Exercise details →
Of all the lines below, return only those starting with the line holding "Image 1: xy, xz, yz;" and going on through the line holding "Image 3: The", exactly as written.

Dataset content →
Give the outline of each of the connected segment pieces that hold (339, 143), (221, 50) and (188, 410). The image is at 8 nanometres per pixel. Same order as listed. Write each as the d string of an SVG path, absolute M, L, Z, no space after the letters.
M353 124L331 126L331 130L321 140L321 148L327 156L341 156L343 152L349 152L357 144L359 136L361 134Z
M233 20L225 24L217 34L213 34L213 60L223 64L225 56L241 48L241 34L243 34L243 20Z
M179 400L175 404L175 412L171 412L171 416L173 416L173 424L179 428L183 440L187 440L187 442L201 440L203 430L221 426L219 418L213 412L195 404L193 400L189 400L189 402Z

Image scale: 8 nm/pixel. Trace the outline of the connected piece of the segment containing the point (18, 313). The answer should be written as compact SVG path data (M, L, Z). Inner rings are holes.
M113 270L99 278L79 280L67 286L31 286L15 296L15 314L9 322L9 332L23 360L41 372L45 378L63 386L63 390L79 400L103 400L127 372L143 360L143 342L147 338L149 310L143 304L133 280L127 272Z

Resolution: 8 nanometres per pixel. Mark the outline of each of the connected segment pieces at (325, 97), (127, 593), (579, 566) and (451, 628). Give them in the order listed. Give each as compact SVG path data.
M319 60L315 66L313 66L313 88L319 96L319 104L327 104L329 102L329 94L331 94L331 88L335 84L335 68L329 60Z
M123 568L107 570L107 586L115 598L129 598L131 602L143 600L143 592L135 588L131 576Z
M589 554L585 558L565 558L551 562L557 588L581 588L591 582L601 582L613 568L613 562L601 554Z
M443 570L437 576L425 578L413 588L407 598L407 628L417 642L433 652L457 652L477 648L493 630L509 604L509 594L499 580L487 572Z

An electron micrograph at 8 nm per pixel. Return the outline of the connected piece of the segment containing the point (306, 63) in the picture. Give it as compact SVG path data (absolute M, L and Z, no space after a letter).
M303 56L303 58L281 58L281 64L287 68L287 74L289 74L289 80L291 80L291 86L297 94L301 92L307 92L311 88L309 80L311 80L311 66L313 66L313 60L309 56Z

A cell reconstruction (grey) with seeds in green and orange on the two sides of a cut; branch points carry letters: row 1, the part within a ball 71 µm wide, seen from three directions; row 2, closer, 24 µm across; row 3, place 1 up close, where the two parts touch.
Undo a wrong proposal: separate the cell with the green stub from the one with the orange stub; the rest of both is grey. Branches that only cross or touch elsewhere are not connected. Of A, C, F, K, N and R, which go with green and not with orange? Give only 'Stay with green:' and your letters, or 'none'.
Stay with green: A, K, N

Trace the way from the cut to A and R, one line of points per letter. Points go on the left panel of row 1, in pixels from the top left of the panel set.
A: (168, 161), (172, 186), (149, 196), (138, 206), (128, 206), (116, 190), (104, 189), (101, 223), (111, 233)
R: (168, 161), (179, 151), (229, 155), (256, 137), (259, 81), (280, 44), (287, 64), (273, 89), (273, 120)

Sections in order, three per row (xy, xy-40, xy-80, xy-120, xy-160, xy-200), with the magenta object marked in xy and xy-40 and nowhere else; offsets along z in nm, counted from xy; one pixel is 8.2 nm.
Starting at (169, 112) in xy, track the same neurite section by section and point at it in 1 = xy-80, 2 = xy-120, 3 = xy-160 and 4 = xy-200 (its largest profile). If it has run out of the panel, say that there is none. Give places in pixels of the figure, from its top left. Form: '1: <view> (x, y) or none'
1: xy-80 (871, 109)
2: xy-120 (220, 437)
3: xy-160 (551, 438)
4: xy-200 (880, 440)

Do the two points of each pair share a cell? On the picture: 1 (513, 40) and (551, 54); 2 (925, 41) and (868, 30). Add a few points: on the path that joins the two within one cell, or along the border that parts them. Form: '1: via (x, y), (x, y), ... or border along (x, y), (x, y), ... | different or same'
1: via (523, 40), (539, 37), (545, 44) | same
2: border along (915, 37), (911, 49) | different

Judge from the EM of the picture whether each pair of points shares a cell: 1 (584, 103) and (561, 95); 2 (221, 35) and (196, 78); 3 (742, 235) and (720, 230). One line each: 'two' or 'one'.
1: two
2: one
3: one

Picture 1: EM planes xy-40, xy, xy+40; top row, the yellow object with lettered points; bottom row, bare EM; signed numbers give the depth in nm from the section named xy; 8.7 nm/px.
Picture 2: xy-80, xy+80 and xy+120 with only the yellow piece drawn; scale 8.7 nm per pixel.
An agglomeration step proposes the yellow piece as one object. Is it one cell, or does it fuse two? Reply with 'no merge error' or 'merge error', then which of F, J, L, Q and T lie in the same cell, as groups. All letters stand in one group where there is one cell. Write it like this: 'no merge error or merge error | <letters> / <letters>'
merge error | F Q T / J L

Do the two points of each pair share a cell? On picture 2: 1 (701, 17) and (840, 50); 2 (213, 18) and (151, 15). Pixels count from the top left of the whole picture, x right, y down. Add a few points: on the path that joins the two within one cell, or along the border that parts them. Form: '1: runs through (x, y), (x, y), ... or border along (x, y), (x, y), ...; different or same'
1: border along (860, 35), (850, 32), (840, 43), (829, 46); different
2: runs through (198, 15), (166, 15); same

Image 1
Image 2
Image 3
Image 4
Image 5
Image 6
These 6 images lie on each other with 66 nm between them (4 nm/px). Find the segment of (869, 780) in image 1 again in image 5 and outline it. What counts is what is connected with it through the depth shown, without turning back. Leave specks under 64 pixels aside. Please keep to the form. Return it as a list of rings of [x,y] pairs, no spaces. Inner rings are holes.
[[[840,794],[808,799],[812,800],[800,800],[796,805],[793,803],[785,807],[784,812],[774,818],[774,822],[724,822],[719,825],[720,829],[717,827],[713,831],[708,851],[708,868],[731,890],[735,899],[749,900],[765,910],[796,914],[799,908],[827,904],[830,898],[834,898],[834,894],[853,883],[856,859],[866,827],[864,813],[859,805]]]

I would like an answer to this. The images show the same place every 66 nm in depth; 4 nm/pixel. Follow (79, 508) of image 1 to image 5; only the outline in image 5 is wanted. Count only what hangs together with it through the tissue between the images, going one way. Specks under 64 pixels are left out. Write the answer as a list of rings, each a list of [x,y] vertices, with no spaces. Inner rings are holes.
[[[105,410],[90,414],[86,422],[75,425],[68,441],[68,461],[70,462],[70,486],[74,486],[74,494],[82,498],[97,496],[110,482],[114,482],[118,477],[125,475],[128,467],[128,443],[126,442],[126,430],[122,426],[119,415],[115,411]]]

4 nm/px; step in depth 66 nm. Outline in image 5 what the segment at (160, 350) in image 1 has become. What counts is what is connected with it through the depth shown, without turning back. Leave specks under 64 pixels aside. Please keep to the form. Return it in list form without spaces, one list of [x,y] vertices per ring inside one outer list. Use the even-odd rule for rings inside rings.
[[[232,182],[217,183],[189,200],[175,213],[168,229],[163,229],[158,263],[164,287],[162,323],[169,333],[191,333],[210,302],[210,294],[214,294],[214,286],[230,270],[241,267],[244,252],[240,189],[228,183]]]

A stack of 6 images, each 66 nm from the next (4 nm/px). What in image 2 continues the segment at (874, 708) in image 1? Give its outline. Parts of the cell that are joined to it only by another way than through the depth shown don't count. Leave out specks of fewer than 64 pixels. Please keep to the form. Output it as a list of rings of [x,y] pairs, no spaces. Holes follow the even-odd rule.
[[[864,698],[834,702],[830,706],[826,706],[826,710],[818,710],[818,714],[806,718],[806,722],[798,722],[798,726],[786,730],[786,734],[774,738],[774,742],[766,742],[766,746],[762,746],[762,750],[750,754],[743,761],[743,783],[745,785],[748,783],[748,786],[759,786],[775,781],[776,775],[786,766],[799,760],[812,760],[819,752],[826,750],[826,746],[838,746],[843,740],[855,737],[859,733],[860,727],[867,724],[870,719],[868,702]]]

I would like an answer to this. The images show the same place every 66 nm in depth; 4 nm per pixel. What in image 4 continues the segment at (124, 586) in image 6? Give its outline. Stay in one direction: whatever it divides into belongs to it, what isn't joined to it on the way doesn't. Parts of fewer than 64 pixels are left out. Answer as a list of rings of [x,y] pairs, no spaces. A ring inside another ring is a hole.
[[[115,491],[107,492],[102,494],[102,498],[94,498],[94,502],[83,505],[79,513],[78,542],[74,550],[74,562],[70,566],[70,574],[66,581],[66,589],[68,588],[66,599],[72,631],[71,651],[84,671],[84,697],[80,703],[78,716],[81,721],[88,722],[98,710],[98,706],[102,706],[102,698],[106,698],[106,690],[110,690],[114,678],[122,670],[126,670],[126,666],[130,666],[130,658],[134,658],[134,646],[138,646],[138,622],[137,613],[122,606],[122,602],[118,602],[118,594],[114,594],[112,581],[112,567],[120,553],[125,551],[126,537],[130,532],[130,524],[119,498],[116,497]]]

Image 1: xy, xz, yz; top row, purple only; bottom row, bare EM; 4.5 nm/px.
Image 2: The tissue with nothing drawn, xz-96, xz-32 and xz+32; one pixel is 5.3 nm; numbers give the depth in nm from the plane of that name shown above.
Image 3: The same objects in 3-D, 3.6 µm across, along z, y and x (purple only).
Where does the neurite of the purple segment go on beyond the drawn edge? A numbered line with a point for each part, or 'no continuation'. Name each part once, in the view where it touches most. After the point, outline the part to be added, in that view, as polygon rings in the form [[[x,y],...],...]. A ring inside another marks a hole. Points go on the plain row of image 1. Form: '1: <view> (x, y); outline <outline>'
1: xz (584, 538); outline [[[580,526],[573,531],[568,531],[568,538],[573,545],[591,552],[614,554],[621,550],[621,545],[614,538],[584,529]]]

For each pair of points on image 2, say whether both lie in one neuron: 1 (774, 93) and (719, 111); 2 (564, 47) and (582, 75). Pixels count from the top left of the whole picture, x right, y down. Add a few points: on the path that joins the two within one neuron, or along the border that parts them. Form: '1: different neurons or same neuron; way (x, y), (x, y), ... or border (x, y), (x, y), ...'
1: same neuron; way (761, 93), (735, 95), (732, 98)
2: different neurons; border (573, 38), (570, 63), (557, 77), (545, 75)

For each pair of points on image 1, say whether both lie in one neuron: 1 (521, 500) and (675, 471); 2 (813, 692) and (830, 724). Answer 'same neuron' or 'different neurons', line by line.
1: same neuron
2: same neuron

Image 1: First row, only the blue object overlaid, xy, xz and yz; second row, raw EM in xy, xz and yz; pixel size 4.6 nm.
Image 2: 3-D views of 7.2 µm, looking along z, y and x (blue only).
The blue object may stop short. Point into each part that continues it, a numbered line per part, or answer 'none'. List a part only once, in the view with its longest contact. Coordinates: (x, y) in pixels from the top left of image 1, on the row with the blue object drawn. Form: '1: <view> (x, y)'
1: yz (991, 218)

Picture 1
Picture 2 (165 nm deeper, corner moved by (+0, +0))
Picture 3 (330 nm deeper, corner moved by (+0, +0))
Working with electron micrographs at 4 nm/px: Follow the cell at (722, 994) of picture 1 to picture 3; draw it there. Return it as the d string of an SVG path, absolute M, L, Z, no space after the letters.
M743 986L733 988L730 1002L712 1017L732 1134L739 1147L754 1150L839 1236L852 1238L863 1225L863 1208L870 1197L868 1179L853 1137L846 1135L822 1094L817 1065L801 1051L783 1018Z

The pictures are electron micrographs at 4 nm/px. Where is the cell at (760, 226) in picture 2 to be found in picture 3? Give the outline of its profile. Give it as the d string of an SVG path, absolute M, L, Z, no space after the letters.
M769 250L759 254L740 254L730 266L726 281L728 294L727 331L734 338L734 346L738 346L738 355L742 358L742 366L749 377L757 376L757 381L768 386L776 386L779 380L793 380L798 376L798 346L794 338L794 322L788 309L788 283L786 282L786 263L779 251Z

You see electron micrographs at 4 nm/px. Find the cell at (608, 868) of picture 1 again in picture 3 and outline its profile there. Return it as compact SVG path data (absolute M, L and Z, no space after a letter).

Response area →
Image 1: xy, xz, yz; top row, purple only; bottom row, bare EM; 4.5 nm/px.
Image 2: The tissue with nothing drawn, xz-96, xz-32 and xz+32; one pixel is 5.3 nm; numbers give the depth in nm from the plane of that name shown above.
Image 3: The same objects in 3-D, 3.6 µm across, along z, y and x (purple only).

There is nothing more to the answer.